--- Start Document text ---
As the government has since conceded, it misled the district court about Christine Wu’s claim. Section 6532(a)(1), although entitled “Periods of limitation on suits,” has been interpreted as jurisdictional by several circuits. See Kaffenberger v. United States, 314 F.3d 944, 950-51 (8th Cir. 2003); Ohio Nat’l Life Ins. Co. v. United States, 922 F.2d 320, 324 (6th Cir. 1990); Dalton v. United States, 800 F.2d 1316, 1319 (4th Cir. 1986). But whether or not that characterization is correct, § 6532(a)(1) is irrelevant to the letter received by Christine Wu in July 2010. That communication was prompted by the Wus’ letter of March 2010, which sought “waiver” of a “penalty,” not a “refund” of taxes which had not even been assessed. See 26 C.F.R. § 301.6402 — 2(b)(1) (defining content of claim for refund); D’Amelio v. United States, 679 F.2d 313, 315 (3d Cir. 1982) (observing that estate had not made a claim for a refund by sending to IRS letters that sought information about tax liability but “did not advise the government that it believed it was entitled to a refund”). And though it is possible to con--strue a communication from the IRS as waiving the formal requirements for a claim to a refund and disallowing a refund, see Nick’s Cigarette City, Inc. v. United States, 531 F.3d 516, 521 (7th Cir. 2008), the March letter could not have triggered a decision by the IRS because no taxes had been paid or even assessed. So just like her husband, Christine Wu first claimed a refund of the 2009 taxes in February 2012 and then brought this action barely a year after the IRS Appeals Office finally disallowed that claim. Thus, for both Michael and Christine Wu, the question before us is whether their interpretation of § 408(d)(4) is correct.

We conclude that it is not. Like the district court, we agree with the IRS’s reading of § 408(d)(4). Although that interpretation appears to be no more than a litigation position that is not entitled to our deference, see Bowen v. Georgetown Univ. Hosp., 488 U.S. 204, 212-13, 109 S.Ct. 468, 102 L.Ed.2d 493 (1988); In re UAL Corp. (Pilots’ Pension Plan Termination), 468 F.3d 444, 449-50 (7th Cir. 2006); Harco Holdings Inc. v. United States, 977 F.2d 1027, 1035 (7th Cir. 1992), we are persuaded that the government’s position is more consistent with the text of § 408(d)(4). That provision, as we have noted, literally applies when a contribution paid into an IRA “during a taxable year” is distributed “on or before the day prescribed by law (including extensions of time) for filing such individual’s return for such taxable year.” As the government points out, the phrase “such taxable year” refers to the taxable year in which the contribution was made to the account. The Wus made their excess contributions in 2007, so for that tax year they could have avoided incurring the annual tax on excess contributions by withdrawing the excess before the return-filing deadline for that taxable year, i.e., April 15, 2008. But for any later year the Wus could avoid the annual tax only by taking the distribution before the taxable year ended.
--- End Document text ---
--- Start Data supplied ---
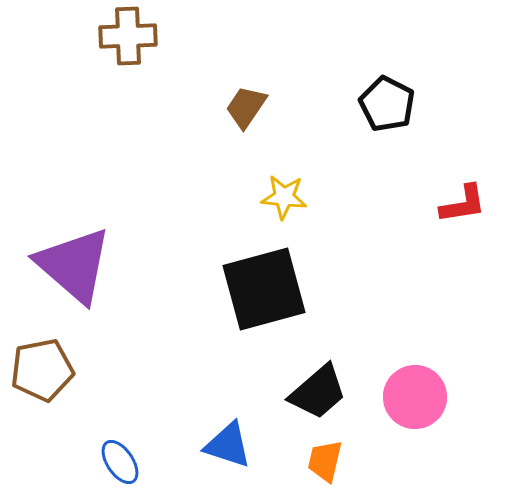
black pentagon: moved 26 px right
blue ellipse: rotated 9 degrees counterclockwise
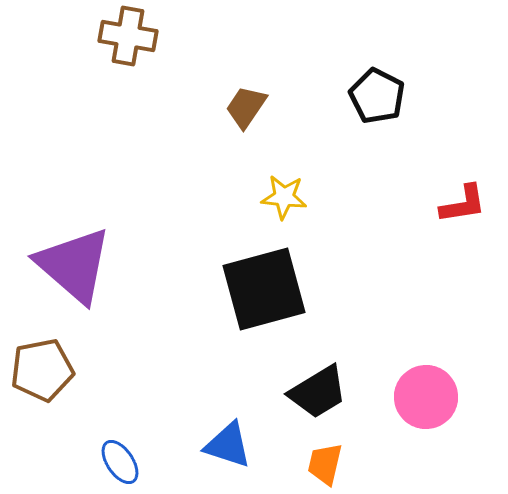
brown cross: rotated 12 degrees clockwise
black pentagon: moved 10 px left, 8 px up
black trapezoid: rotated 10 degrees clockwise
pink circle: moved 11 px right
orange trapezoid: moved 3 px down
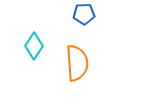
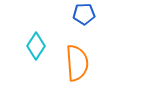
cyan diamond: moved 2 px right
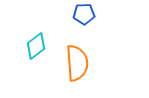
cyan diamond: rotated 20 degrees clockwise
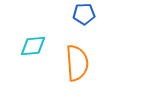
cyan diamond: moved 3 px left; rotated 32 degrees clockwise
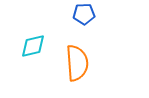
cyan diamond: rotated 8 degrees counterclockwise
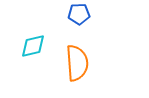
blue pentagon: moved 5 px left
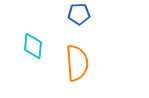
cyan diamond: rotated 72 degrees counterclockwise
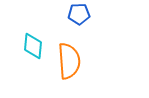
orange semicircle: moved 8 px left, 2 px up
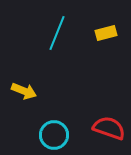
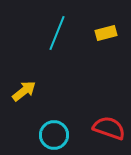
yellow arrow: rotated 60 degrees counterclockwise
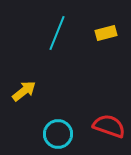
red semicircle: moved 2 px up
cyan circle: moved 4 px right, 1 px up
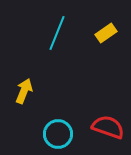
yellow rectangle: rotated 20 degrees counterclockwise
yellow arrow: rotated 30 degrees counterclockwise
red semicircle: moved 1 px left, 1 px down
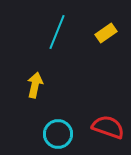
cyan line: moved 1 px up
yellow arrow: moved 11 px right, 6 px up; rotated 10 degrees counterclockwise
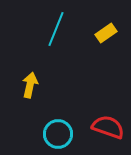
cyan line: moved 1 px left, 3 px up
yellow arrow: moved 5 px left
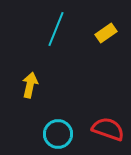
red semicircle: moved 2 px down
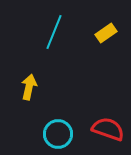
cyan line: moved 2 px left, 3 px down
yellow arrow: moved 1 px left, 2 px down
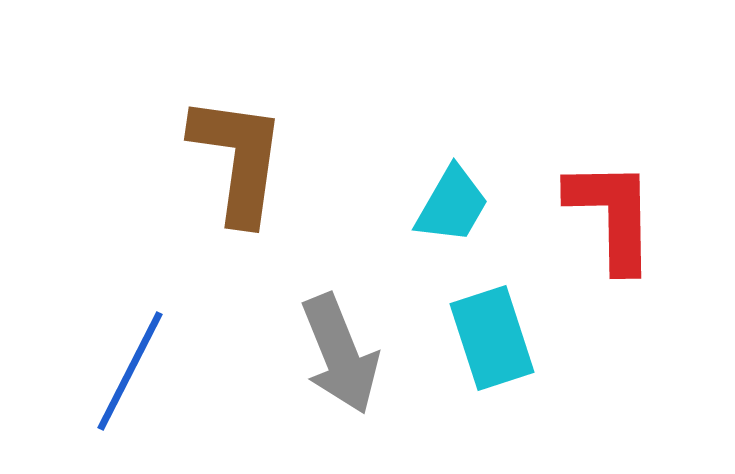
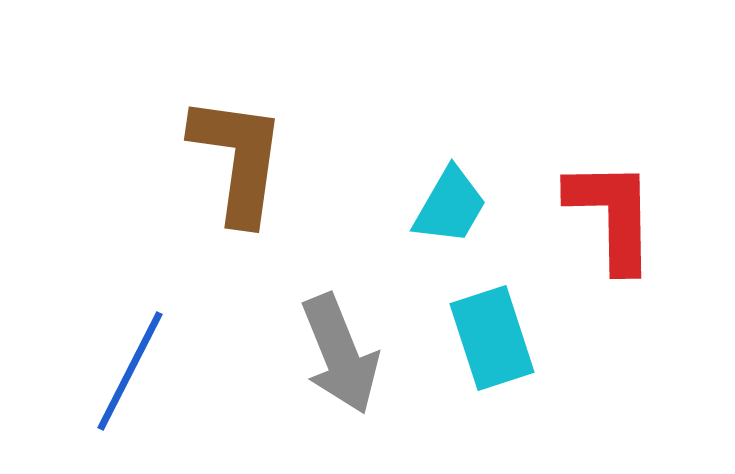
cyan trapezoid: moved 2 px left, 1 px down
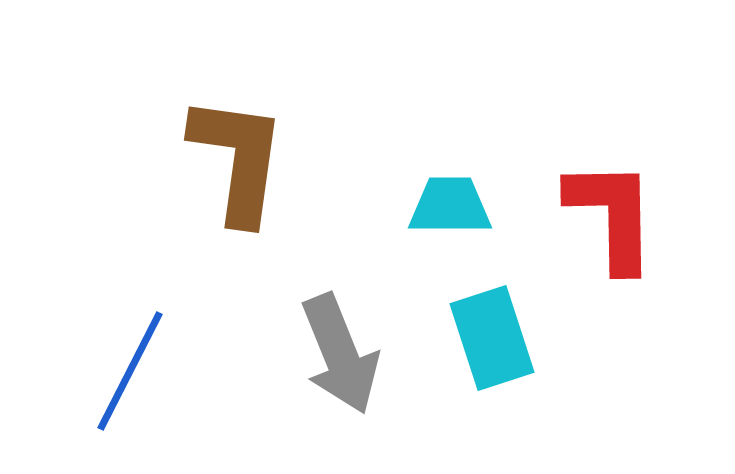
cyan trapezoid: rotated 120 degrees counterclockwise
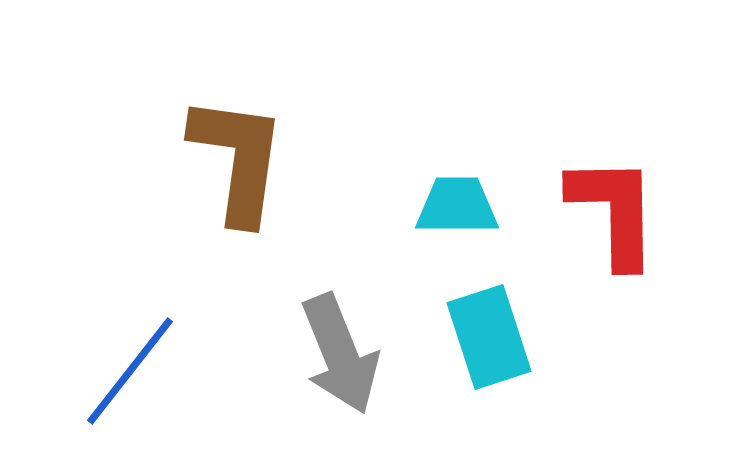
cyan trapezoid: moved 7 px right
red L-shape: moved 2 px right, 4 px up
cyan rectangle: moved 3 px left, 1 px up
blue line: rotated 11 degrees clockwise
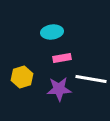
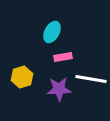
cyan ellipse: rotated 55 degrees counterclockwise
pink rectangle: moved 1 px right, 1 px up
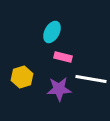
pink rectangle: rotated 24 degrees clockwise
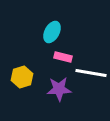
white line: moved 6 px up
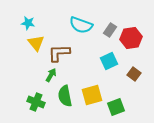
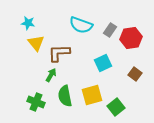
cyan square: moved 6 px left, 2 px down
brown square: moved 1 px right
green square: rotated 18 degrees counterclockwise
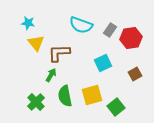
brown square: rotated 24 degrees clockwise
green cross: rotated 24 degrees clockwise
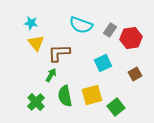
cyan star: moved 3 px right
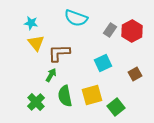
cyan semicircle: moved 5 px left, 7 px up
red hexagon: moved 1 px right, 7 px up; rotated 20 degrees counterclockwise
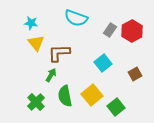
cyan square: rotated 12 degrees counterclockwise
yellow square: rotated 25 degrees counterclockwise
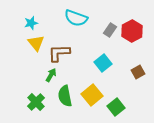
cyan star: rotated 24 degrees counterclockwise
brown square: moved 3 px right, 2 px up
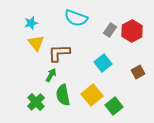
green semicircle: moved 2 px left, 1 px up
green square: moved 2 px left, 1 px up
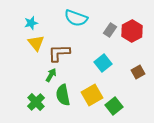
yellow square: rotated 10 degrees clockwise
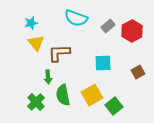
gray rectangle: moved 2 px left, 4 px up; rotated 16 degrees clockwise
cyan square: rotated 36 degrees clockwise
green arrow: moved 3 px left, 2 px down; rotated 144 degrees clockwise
--- End Data supplied ---
Objective:
According to the court opinion text above, when did Christine Wu first claim a refund of the 2009 taxes?

Solved problem:
February 2012